▶ Challenges:
A – Using the Choraleers essay, decide whether each statement below agrees with it: (i) the narrator joined Erskine Choraleers in Fall of 2010; (ii) after rehearsal the narrator phoned a sister; (iii) the man who walked in was holding a pencil. Answer each with yes or no, and quote the words of the essay that decide it.
B – Answer these questions from the Choraleers essay, one answer to a line, marked (i), (ii), (iii):
(i) Which film contains the scene the narrator names as a favorite?
(ii) What voice part did the singer to the narrator's right sing?
(iii) Where was the narrator sitting when making the call home after rehearsal?
C – Resume the Choraleers essay at the point where it stops.

Day One as a Choraleer: the almost end of my academic journey

One of my favorite scenes in The Holiday is when Jack Black’s character, Miles, says to Iris, played by Kate Winslet,

“Iris, if you were a melody…(insert a beautiful, soothing melody here) I used only the good notes.”

That’s how I had always viewed music, the good notes that live and breathe and play to describe people’s lives and situations. It was something easy, soothing, soul thrilling, and life-inspiring. All that was ever required of me was to hear a song, listen to it, fall in love with it, and then sing it. Nothing more and definitely nothing less. Until I walked into Erskine Choraleers, Fall of 2010, unawares and unarmed-who knew you needed a pencil for music?

A seat was assigned, a pack of music was handed to me, and in walked a man who would forever change not only my life but the way I viewed and interpreted music. The memory, though present, is slightly blurred. He held a pencil in hand and commanded us to stand. “Open your pack and pull out….” all I heard was Bach. That sounded familiar. Glancing to my right I watched to see which piece of music my fellow alto selected and did the same. Then I made the terrible mistake of opening the piece to reveal a sheet of paper on which an enormous ant hill had exploded. I’m sad to inform there were no survivors.

“Alright then…shall we sing?”

WAIT….WHAT?

Where was the music? You know, the part where I get to hear what I’m singing before I’m forced to sing it? Lost, disoriented, freaked out…are just a few words deemed worthy of describing how I felt.

“And if you will please in measure — that is a carry over, thank you.”

Carry over? Leaning over and whispering barely above a breath, I asked the alto to my right, “What’s a carry over?” I will never forget her reaction for it was the disbelief in her jaw drop, the roll of her eyes, and the sad truth in her voice that made me feel inadequate and unworthy.

“You don’t know what a carry over is?”

She made it sound so simple, so easy. My ignorance of sight reading could be overlooked, but not having the capability to understand a carry over was unacceptable! I was unfit to be in the same room as the rest of them; I did not deserve the title of Choraleer.

Rehearsal ended and I found myself sitting on one of the many swings afforded to us on campus, calling my mother, crying and admitting the following:

I’m just going to pack up and come home, Mama. I can’t read music…I didn’t even know what a CARRY OVER is!

▶ Information supplied:
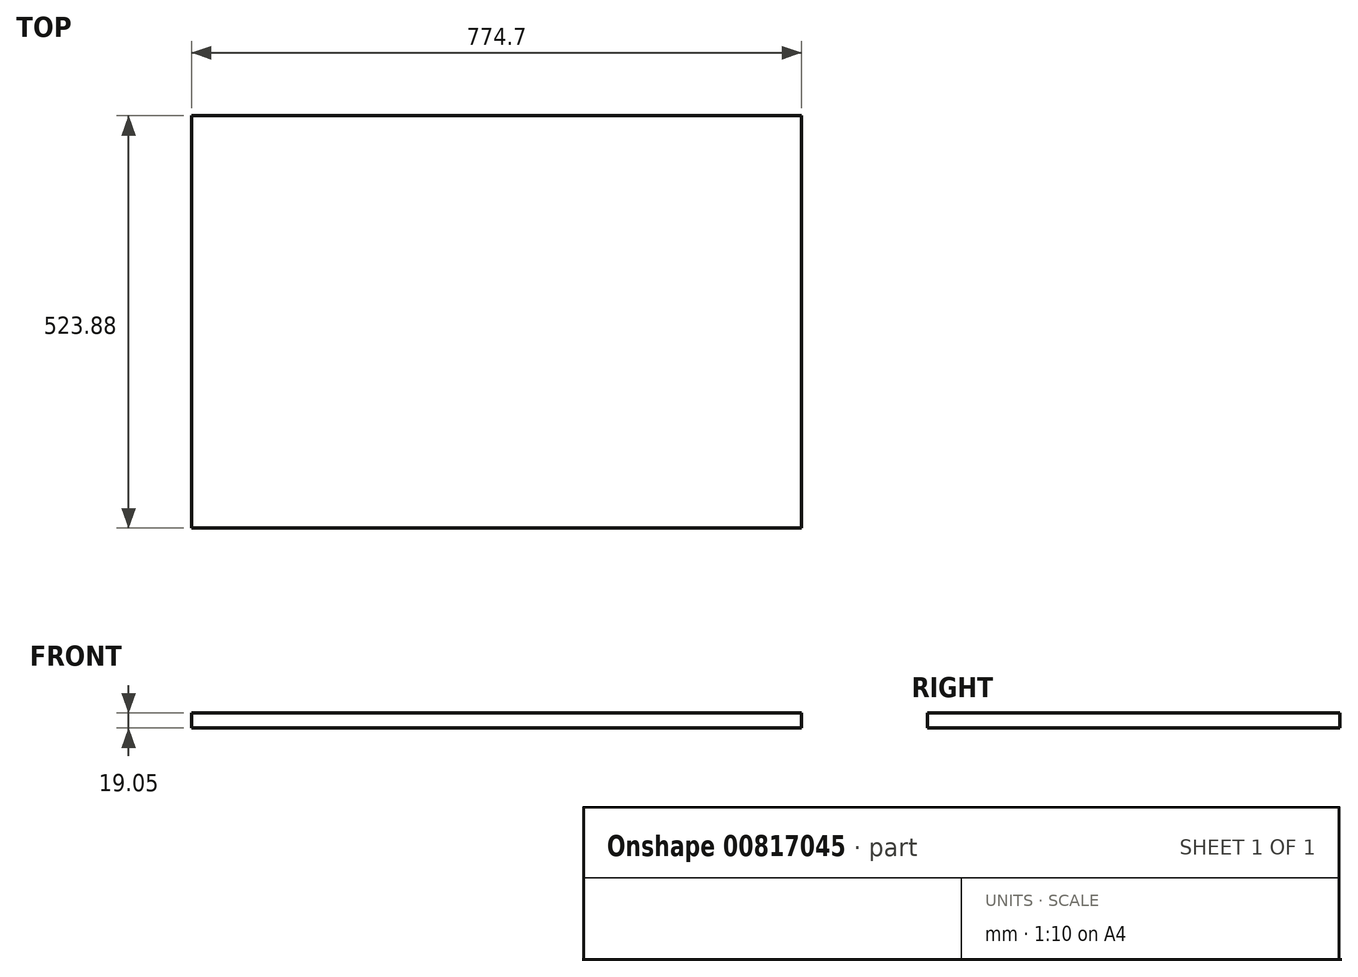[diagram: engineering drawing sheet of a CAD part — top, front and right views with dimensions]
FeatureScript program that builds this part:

▶ Final answers:
A –
(i) Yes: "Until I walked into Erskine Choraleers, Fall of 2010"
(ii) No: "calling my mother, crying and admitting the following"
(iii) Yes: "He held a pencil in hand and commanded us to stand."

B –
(i) The Holiday
(ii) Alto
(iii) On one of the many swings on campus

C –
And, my mother in her wisdom asked me one simple question, “Why did you go to Erskine?”

Amid sobs, To learn music.

“And what did you learn today?”

Amid sobs with a smile, What a Carry Over is. *chuckle*

“And what will you learn tomorrow?”

Well, tomorrow and every day after that I learned that music is more than a melody we love and cherish. It is a full time commitment to a level of excellence that only a few get to experience much less achieve. Sometimes music isn’t only about “the good notes.” Sometimes they are sad, minor, dreadful moments of dissonance that collide, crash, and magically resolve. Sometimes music must first make us feel lost before we can be found.

Time hop to a small yet adequate Chorus Room at Newberry High. A young man walks in, a new student! He is joining my 8B and is looking forward to making music. Then I hand him a copy of the piece we are working on. He was lost, disoriented, and reminded me a lot of day one almost five years ago. “So,(student name), tell me, how lost and inadequate do you feel?” He replied, “Very.” I smiled, “Good!” Confused, he asked, “Good?” Opening the sheet music I replied, “Yes…Good. Because the lost can always be found. Now…this is known as a staff and these are clefs.The treble clef….”

Life lessons learned at Erskine that have managed to find their way into the new steps my life has taken. Day one as a Chorus Teacher felt very much like day one as a Choraleer: the almost end of my journey….almost.

“I hope you have a lovely day”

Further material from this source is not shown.